National Review: Trump the elitist stomping on the little guy in Scotland
A kind reader alerted me to the fact that National Review has come out with a lengthy piece titled “The Playboy Bully of the Western World”* about Trump the elitist and the shenanigans he engaged in around the construction of his Scottish gold course.
It’s the same story I tried to push here and in a similar post at Legal Insurrection. The point of all the stories is the same. This is how Ian Tuttle, the National Review writer, puts it:
Two properties provoked Trump’s particular ire. David Milne’s home, in Balmedie, Aberdeenshire, Scotland, was built in 1954. It was then a Coast Guard station, occupying the same spot on which another Coast Guard station had stood, going back to the 1860s. Trump thought it was an eyesore. Likewise a house and several outbuildings owned by Michael Forbes, a salmon fisherman who had left school at 14 to learn his trade, and whose family had lived in the area for several generations. “His property is terribly maintained,” Trump told reporters. “It’s slum-like, it’s disgusting. He’s got stuff thrown all over the place. He lives like a pig.”
…It would be an extraordinary irony if Donald Trump secured the Republican nomination riding a groundswell of working-class anger toward “elites.” In Scotland, Trump teamed up with “elites” in the local and national government in an attempt to railroad working-class residents out of their homes. In Scotland, Donald Trump was not against “special interests.” He was special interests.
The article is long, and I wish it had emphasized Trump’s elitist statements more, and included the video. Also, I’d like to have seen it drive home the point that Michael Forbes’ property was wanted by Trump not to build anything, but because Trump felt it ruined the view for the rich people who would be using the golf course.
However, I’m happy to see it, and I wish some candidates would pick up on it. The visuals involved in the video are awful for Trump, just awful. I think they would make an incredibly hard-hitting campaign ad. It’s not just his attempt to force the sale of the land, it’s the elitist nature of the vicious personal attacks on Forbes that would hurt Trump’s populist image with at least some of his supporters.
As I said, I’ve tried to get someone to pay attention to it. Maybe National Review will succeed where I failed. Or maybe a reader has a way to reach someone involved with the candidates. If there’s not enough time left to make an ad, there’s always social media.

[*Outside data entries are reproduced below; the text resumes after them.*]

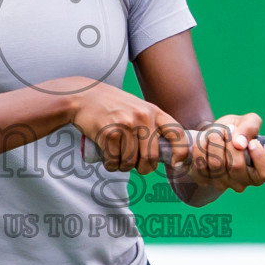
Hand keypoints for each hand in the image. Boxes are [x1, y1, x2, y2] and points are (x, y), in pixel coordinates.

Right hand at [65, 80, 185, 175]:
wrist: (83, 97)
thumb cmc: (113, 106)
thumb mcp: (138, 108)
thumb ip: (152, 125)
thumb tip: (168, 154)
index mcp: (154, 111)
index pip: (177, 133)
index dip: (181, 153)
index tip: (176, 164)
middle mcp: (143, 117)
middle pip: (150, 157)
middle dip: (143, 168)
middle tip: (136, 165)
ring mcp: (126, 125)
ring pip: (130, 162)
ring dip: (123, 166)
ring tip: (117, 157)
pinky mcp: (109, 133)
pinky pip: (114, 161)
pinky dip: (110, 165)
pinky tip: (107, 157)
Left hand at [182, 113, 264, 193]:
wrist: (212, 135)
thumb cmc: (235, 131)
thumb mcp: (247, 122)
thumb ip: (250, 128)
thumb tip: (240, 143)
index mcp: (259, 171)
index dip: (260, 157)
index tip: (253, 142)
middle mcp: (242, 182)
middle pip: (236, 166)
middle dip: (229, 140)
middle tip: (228, 129)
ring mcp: (223, 183)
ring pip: (216, 164)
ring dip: (214, 141)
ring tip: (215, 133)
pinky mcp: (204, 180)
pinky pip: (200, 164)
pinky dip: (200, 147)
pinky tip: (204, 141)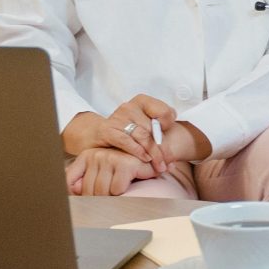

The videos can be found here, towards the end of my post.
Time’s a wasting.
[* NOTE: The National Review’s title is a reference to this play set in Ireland.]
Let’s hope the candidates do pick up on Trump’s business dealings. I was reading George Will’s piece today and he reminded people Trump has yet to release his tax filings so we may examine his business dealings more closely.
This is where Ted Cruz’s skills as a lawyer may come in handy. It’s time to start prosecuting the record of Donald J. Trump.
We may find he is not the great business man he proclaims, but is a bully who cares only for his own “special interests.”
Beth:
Having now read a ton about Trump I have to say that I’ve come to believe that much of his reputation as a nearly-invariable winner, and much of the estimate of his wealth, is a self-built exaggeration.
I recommend printing out the NRO article and distributing it as widely as possible, especially tochurch groups and women’s group where they are likely to be turned off by his immorality.
expat:
Facebook and Twitter is another way.
neo,
I don’t do Facebook or Twiiter, so i didn’t think of that. Just call me an old fogie.
expat:
I would imagine I’m even older and fogey-er than you. I don’t do either, either.
I too hope that somehow these stories get the attention that they deserve soon.
If they don’t, and Trump is the nominee, you can bet the whole country will hear about them this fall.
David Y:
Oh yes, the MSM is saving them up, all dusted off, polished, and ready to go for the general, if needed.
neo…
I fulsomely ditto that.
But it’s worse.
My brother thinks he’s wonderful.
My brother’s life arc is that of the counter-informed soul.
He’s the Colonel Klink of political analysis.
He never even makes it up to “wrong.”
If he’s a fine sample of the LIV — and I’d swear he is — no wonder we’re seeing these zany poll numbers.
Oh, I guarantee that the DNC is paying attention.
The democrats and late night comedians are salivating over the thought of Trump as our nominee.
It won’t affect his support at all. Nothing short of Trump being secretly taped, cynically participating in smoke filled rooms, plotting a future betrayal of the public… can do so.
But adulation of Trump isn’t why he’s become the standard bearer for those who support him, who are so enraged at the elite’s betrayal of the country, that they simplistically declare there to be no difference between either party’s elite. Thus, “let it all burn down”.
They accept Trump’s assumption as the standard bearer because Trump also makes no distinction between the left and right’s establishment and thus, in their minds, confirms their world view.
The longer this campaign goes on, the more I begin to believe that a Trump nomination means that the choice will revolve around whether we speed toward the cliff at 100mph, or 25mph. Sure, the latter is slightly better than the former. But both are still very bad.
The Democrats [sic] will pick it up, never fear, if he’s nominated. And use it to get the even-worse Hildabeast into the White House.